Records for this task below:

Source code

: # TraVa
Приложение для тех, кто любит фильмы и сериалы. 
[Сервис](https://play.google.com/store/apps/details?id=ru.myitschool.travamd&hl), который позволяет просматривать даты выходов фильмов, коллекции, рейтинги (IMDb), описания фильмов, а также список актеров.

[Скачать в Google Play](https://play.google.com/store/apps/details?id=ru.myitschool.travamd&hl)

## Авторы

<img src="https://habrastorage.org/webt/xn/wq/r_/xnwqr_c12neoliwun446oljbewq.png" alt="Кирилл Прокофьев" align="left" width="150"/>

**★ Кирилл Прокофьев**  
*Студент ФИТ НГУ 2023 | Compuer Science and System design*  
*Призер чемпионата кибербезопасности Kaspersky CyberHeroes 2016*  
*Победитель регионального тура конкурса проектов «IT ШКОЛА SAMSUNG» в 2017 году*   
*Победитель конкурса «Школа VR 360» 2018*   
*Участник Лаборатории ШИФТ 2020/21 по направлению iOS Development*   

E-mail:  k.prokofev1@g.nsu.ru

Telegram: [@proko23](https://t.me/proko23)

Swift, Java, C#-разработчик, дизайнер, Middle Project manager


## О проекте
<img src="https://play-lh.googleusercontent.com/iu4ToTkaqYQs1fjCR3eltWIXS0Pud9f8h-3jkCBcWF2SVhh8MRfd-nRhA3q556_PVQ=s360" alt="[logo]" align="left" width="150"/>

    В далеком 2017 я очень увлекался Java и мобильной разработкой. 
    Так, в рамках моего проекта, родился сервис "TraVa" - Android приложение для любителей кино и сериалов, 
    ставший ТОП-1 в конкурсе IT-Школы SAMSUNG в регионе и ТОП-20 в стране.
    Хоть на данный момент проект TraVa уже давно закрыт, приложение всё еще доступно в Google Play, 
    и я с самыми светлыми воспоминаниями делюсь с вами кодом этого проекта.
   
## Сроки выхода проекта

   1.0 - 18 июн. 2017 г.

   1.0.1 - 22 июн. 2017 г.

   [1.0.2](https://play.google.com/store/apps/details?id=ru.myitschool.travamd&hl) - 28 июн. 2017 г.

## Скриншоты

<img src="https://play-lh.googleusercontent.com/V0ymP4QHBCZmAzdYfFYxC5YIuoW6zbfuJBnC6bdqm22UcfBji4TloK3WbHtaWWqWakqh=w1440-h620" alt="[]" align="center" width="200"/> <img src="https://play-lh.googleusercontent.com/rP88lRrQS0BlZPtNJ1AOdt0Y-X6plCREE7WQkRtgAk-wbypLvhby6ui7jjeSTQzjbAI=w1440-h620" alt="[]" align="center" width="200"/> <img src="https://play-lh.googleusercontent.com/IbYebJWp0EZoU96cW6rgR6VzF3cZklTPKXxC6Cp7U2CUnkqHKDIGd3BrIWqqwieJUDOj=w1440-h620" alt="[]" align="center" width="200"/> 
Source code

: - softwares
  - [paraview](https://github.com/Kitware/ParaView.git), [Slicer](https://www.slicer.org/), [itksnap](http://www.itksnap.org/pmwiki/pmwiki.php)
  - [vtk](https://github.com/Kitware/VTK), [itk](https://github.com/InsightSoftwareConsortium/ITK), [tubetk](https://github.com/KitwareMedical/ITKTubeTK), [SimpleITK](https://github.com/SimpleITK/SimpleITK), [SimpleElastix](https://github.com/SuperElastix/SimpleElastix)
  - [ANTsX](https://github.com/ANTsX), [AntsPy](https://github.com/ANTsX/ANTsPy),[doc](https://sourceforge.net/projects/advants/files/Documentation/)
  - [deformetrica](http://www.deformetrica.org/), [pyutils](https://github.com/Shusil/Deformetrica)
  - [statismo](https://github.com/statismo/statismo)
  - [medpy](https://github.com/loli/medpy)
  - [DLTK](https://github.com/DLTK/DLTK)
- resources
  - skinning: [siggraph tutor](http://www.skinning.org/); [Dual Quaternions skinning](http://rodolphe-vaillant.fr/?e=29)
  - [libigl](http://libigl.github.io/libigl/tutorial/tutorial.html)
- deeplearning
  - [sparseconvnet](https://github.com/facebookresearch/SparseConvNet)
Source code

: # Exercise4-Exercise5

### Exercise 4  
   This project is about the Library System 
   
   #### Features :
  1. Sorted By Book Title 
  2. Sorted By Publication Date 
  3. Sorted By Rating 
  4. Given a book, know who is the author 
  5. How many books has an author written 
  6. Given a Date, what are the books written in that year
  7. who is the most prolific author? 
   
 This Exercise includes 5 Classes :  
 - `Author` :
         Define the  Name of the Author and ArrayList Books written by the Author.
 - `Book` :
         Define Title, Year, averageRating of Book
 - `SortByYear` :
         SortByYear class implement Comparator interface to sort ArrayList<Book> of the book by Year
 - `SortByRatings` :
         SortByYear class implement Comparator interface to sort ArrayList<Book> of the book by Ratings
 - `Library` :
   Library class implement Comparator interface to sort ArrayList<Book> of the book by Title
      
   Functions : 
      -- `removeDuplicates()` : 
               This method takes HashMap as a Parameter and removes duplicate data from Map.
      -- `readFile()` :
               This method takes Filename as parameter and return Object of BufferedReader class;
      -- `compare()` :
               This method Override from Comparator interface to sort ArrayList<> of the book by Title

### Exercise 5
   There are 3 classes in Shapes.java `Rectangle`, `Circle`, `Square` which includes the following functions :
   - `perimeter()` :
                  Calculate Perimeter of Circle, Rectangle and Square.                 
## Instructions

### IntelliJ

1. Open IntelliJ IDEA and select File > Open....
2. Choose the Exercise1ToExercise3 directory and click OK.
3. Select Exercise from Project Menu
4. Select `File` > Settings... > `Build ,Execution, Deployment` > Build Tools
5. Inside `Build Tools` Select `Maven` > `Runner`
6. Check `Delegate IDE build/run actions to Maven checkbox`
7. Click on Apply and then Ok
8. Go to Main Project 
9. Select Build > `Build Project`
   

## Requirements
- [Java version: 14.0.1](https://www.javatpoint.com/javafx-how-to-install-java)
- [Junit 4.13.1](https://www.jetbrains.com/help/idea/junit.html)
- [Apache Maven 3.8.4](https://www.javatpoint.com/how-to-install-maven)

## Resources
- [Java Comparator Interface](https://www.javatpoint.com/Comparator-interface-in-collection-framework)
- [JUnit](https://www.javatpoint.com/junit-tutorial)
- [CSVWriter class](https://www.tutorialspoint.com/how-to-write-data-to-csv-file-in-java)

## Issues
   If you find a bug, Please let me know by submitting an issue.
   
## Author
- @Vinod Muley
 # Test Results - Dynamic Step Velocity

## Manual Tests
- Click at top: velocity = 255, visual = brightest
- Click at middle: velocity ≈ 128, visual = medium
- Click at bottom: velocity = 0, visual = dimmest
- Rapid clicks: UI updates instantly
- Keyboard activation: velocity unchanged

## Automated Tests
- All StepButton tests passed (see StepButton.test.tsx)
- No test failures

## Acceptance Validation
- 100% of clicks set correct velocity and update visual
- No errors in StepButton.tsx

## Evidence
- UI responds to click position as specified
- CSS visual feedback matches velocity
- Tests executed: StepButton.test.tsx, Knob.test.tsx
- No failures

End of Records for this task.

* **Directive**
Beginning with the line containing "4. Given a book, know who is the author" in the material above, copy every line exactly until you have copied the line containing "2. Choose the".

* **Task answer**
  4. Given a book, know who is the author 
  5. How many books has an author written 
  6. Given a Date, what are the books written in that year
  7. who is the most prolific author? 
   
 This Exercise includes 5 Classes :  
 - `Author` :
         Define the  Name of the Author and ArrayList Books written by the Author.
 - `Book` :
         Define Title, Year, averageRating of Book
 - `SortByYear` :
         SortByYear class implement Comparator interface to sort ArrayList<Book> of the book by Year
 - `SortByRatings` :
         SortByYear class implement Comparator interface to sort ArrayList<Book> of the book by Ratings
 - `Library` :
   Library class implement Comparator interface to sort ArrayList<Book> of the book by Title
      
   Functions : 
      -- `removeDuplicates()` : 
               This method takes HashMap as a Parameter and removes duplicate data from Map.
      -- `readFile()` :
               This method takes Filename as parameter and return Object of BufferedReader class;
      -- `compare()` :
               This method Override from Comparator interface to sort ArrayList<> of the book by Title

### Exercise 5
   There are 3 classes in Shapes.java `Rectangle`, `Circle`, `Square` which includes the following functions :
   - `perimeter()` :
                  Calculate Perimeter of Circle, Rectangle and Square.                 
## Instructions

### IntelliJ

1. Open IntelliJ IDEA and select File > Open....
2. Choose the Exercise1ToExercise3 directory and click OK.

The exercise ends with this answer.